Instruction -
Repeat only the lines from the one holding "Onze kantoren" down to the last line of the listing below, including both of those lines.

Listed entries -
*** Block opens ***
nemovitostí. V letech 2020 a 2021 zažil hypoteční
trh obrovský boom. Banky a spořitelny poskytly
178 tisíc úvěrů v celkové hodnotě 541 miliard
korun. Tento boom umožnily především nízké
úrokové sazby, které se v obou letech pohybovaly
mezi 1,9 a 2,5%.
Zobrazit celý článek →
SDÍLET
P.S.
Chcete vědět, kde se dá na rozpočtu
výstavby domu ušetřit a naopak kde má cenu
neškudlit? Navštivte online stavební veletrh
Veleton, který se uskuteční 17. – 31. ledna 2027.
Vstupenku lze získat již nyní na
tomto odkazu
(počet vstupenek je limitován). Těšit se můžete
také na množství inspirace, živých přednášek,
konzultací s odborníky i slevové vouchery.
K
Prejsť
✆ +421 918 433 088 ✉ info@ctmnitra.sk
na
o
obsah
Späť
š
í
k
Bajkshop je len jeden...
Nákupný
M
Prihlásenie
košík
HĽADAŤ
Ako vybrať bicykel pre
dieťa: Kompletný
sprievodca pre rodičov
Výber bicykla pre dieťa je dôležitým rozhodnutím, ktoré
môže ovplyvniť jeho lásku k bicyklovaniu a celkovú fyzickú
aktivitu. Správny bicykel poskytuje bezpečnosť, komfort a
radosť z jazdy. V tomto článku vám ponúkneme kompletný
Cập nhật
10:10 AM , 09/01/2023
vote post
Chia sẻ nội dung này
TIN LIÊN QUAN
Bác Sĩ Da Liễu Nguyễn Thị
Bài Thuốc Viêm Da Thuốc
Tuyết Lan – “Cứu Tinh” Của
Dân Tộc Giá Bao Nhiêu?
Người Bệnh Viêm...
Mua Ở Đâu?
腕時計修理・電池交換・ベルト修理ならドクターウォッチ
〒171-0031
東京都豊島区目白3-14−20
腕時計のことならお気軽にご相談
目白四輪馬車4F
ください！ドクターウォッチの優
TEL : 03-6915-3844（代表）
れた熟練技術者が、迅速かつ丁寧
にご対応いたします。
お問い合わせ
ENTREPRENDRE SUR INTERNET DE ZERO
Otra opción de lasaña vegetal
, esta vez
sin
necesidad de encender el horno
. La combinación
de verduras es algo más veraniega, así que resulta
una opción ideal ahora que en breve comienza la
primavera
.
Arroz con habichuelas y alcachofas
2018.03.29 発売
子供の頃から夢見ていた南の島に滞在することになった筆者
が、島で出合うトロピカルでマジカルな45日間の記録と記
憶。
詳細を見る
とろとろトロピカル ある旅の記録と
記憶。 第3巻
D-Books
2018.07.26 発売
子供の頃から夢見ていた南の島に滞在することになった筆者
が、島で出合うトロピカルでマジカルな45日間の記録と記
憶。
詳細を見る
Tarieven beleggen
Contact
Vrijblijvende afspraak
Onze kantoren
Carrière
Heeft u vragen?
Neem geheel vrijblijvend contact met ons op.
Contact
*** Block closes ***
Response box -
Onze kantoren
Carrière
Heeft u vragen?
Neem geheel vrijblijvend contact met ons op.
Contact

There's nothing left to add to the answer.